SOA and the N + 1 Selects Problem


(10 comments)
February 17th 2009


Service Oriented Architectures (or, microservices, as they're called now) add a new twist to an old problem. Imagine this simple scenario:

You are an architect of an online retailer. Your business owners have laid down the gauntlet. Well, not really they've just added a new requirement: they'd like to see a list of all orders for customers matching some specific criteria (e.g. city, name, registration date, etc.). For example, show me all orders for customers named "Holmes" from "Pittsburgh, PA". Further, this isn't for a static report, but rather a dynamic screen in their admin UI.

Sounds simple, right? In the old days of integrated applications, it would be - just join the customer and order tables and apply said criteria. Voila!

Ahh...but it's a brave new world of SOA, and some old tricks no longer apply. In your architecture, instead of one integrated application, you have two loosely coupled services, Customer and Order. Both services are deployed independently and have their own data - i.e. the Customer service has a Customer data store and the Order service an Order store.

The question stands then how can you answer a business question about customers and orders, given that this data spans across multiple services?

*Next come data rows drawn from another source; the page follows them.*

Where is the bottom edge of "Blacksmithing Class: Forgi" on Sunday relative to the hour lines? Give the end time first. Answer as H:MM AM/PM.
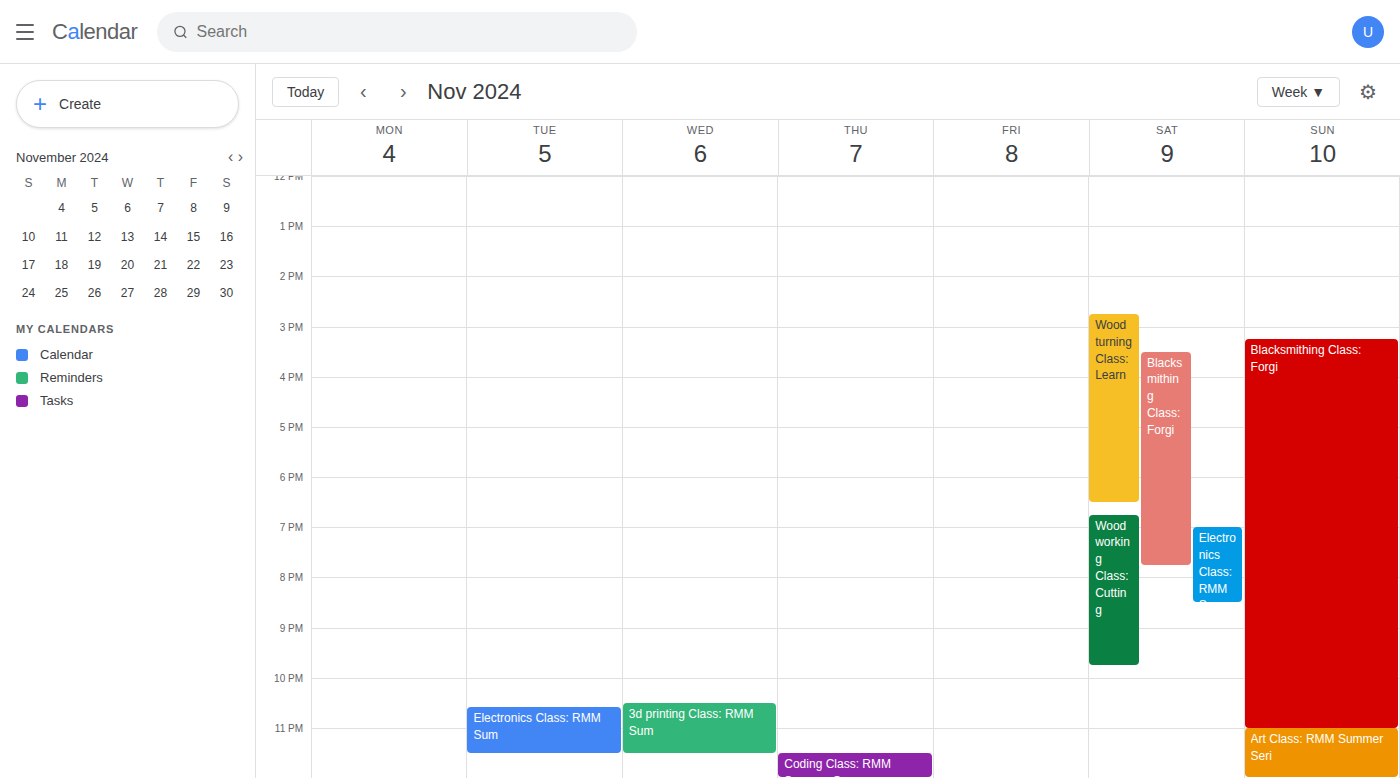
11:00 PM -- exactly on the 11 PM line.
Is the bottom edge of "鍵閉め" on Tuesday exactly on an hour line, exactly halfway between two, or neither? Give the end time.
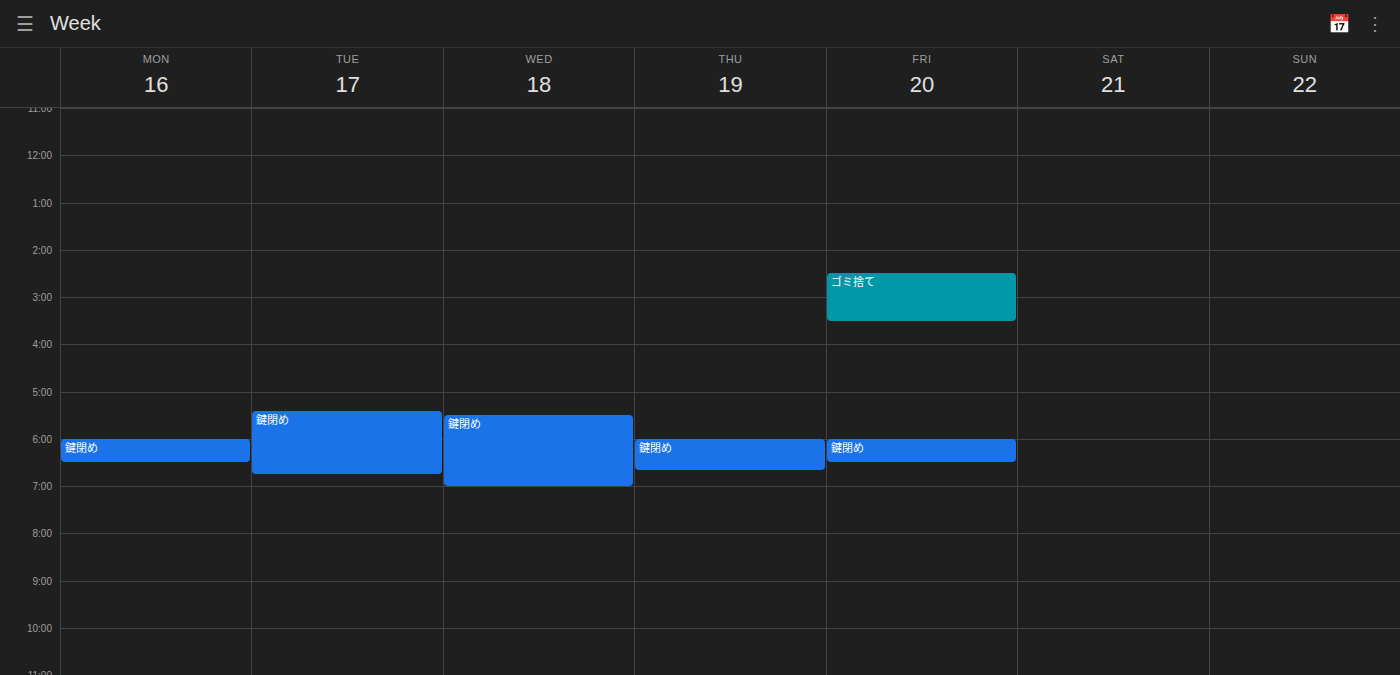
18:45 -- neither: three quarters of the way from the 18:00 line to the 19:00 line.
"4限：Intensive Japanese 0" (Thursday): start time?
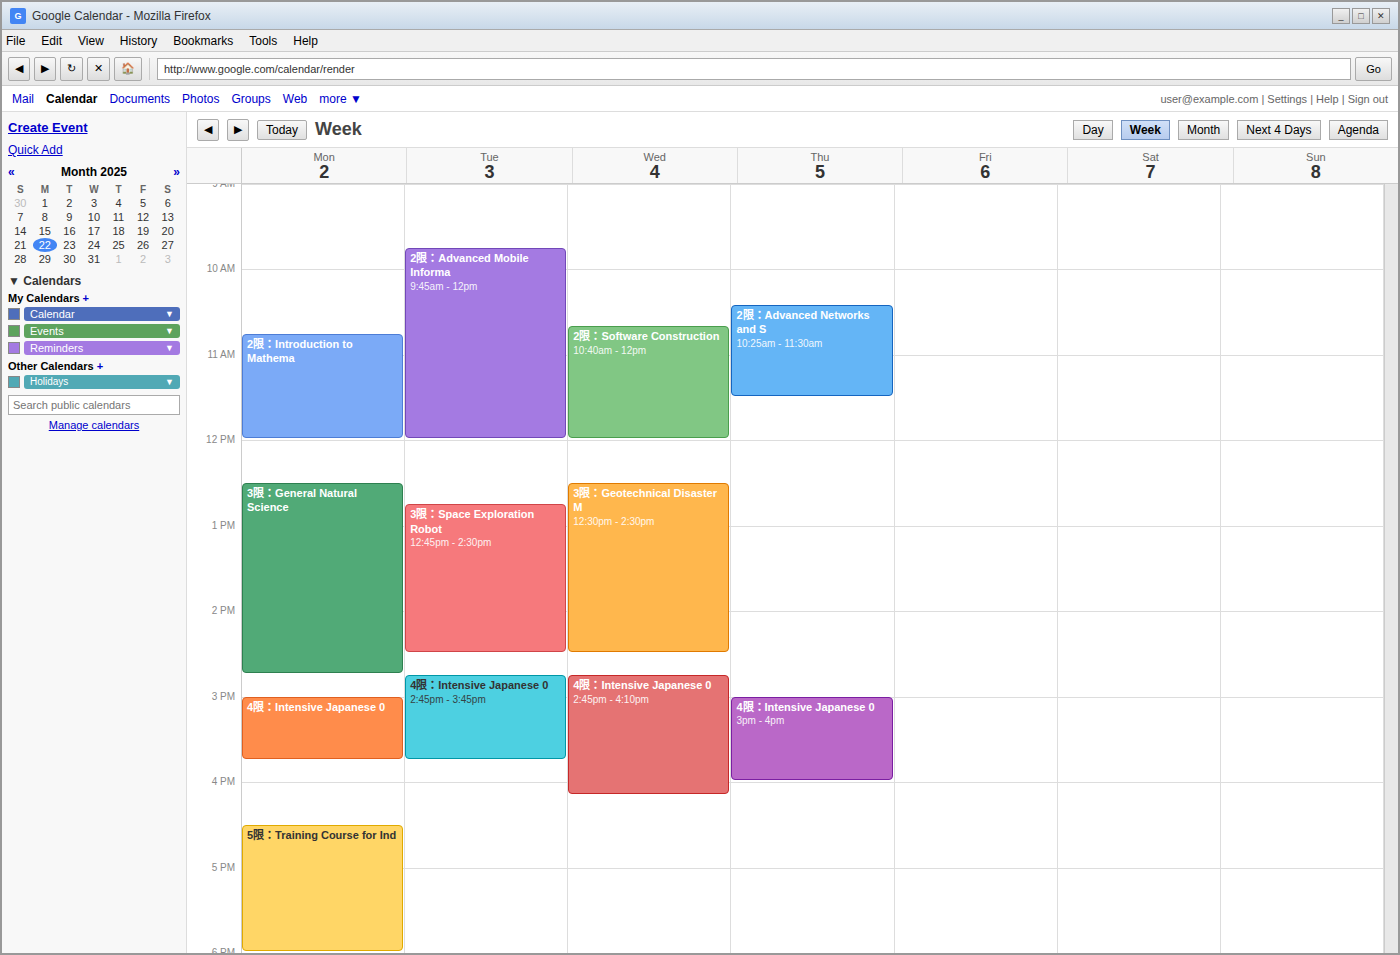
3:00 PM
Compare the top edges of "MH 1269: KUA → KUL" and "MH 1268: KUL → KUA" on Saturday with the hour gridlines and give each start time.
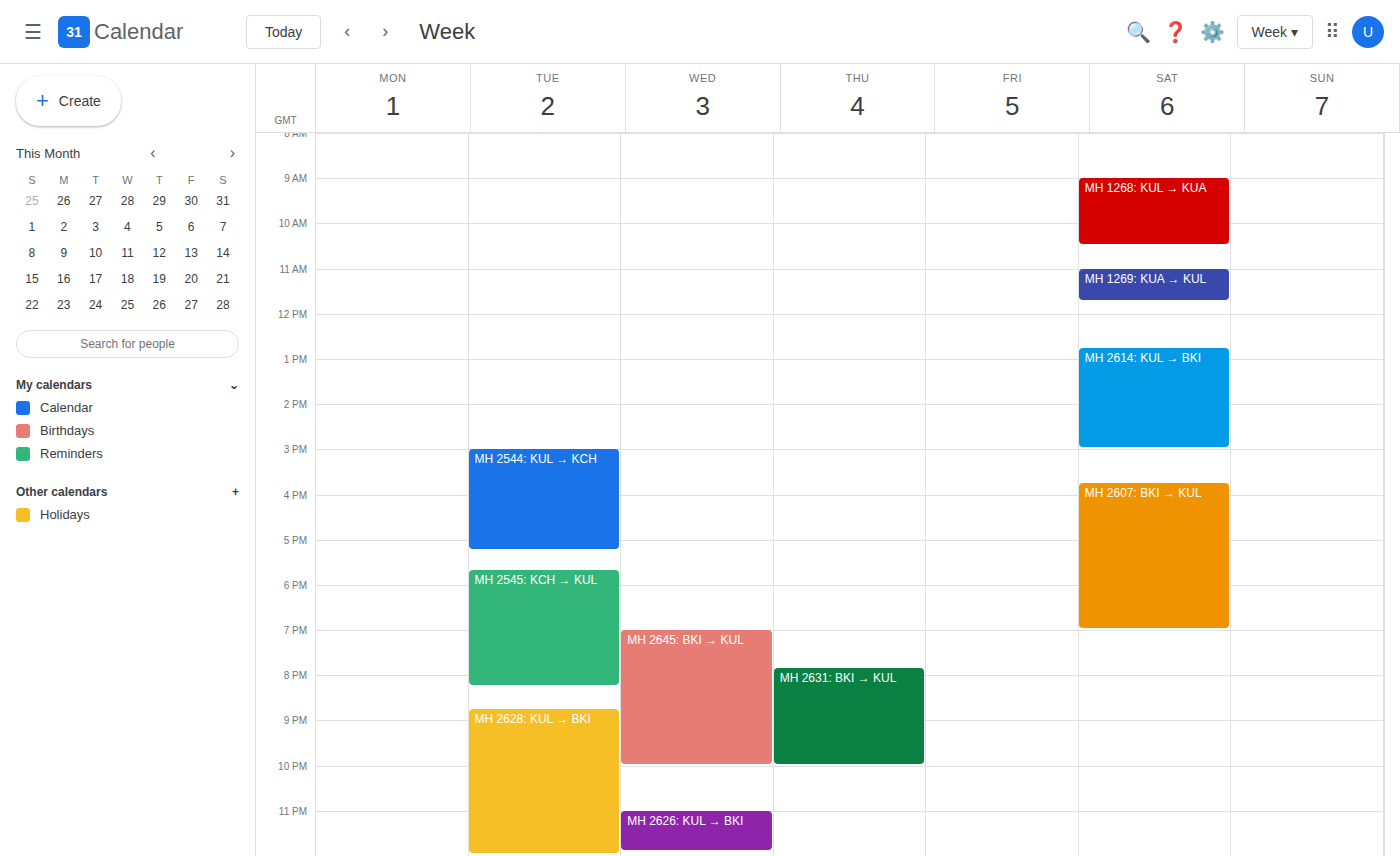
"MH 1269: KUA → KUL": 11:00 AM, exactly on the 11 AM line. "MH 1268: KUL → KUA": 9:00 AM, exactly on the 9 AM line.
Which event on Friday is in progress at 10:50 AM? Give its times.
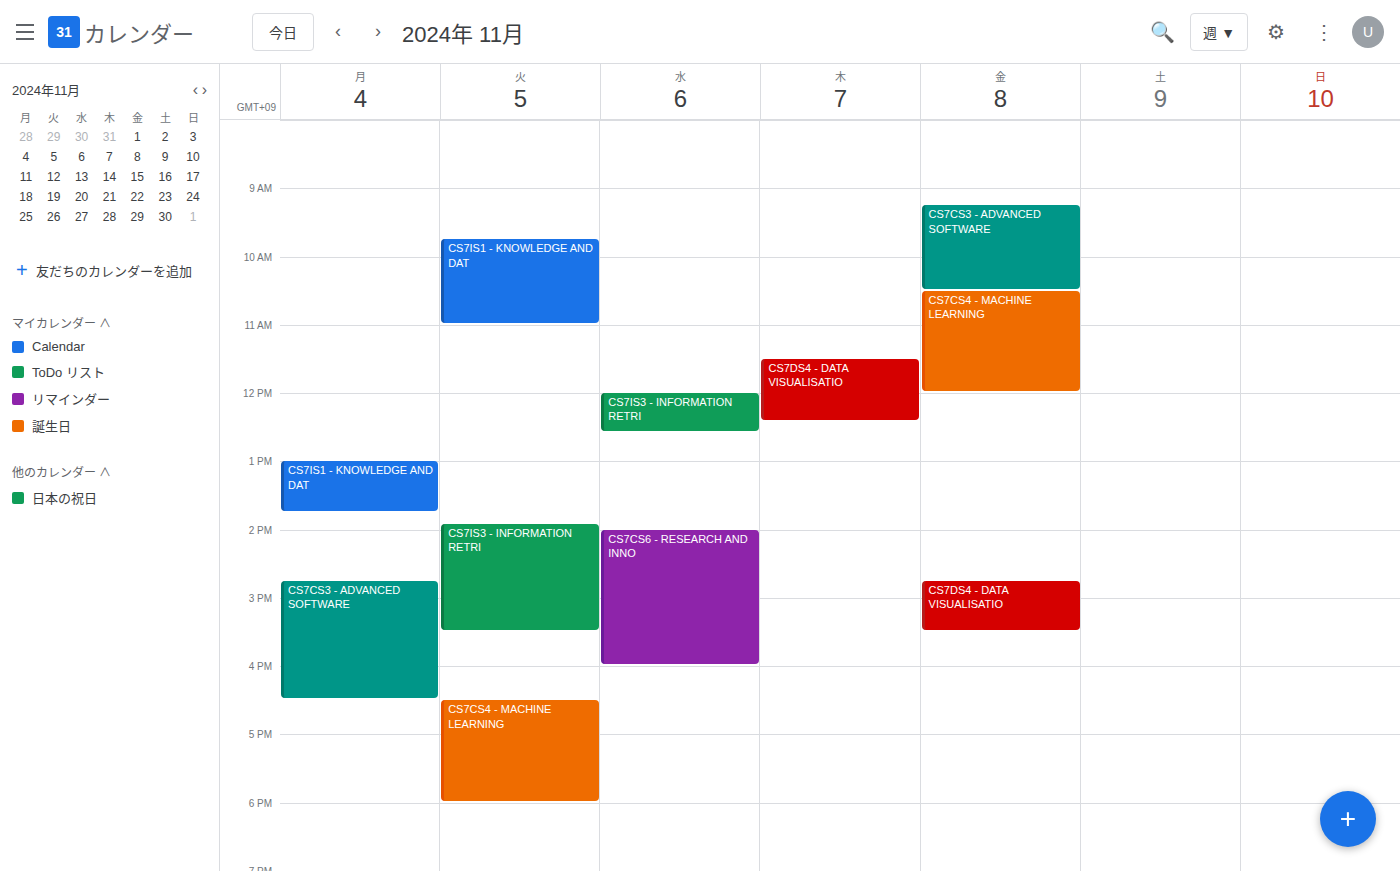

Here are four solutions I've come across:

1. Retrieve from Service: A pure SOA architecture may dictate that access to another service's data necessitates a call through that service's exposed interface - and this is where you come face-to-face with the n + 1 selects problem. In this architecture, your Customer Service would first have to query the customer data store for the list of customers matching the criteria. It would then, for each customer, call the Order service to return all orders associated with that customer. Therefore, for n customers matching the criteria, n + 1 queries would need to be executed (on top of n remote calls to the Order service!). The performance costs here are significant, and I imagine unsatisfactory in most cases.

2. Retrieve Directly: Another option would be to open read-only access to the Orders data store from the Customer service. This would improve performance, by saving the remote calls to the Orders service (and perhaps the associated data binding), but still wouldn't circumnavigate the "n + 1 selects" problem, since without a database join from customers to orders, a query of orders for each customer is still necessary.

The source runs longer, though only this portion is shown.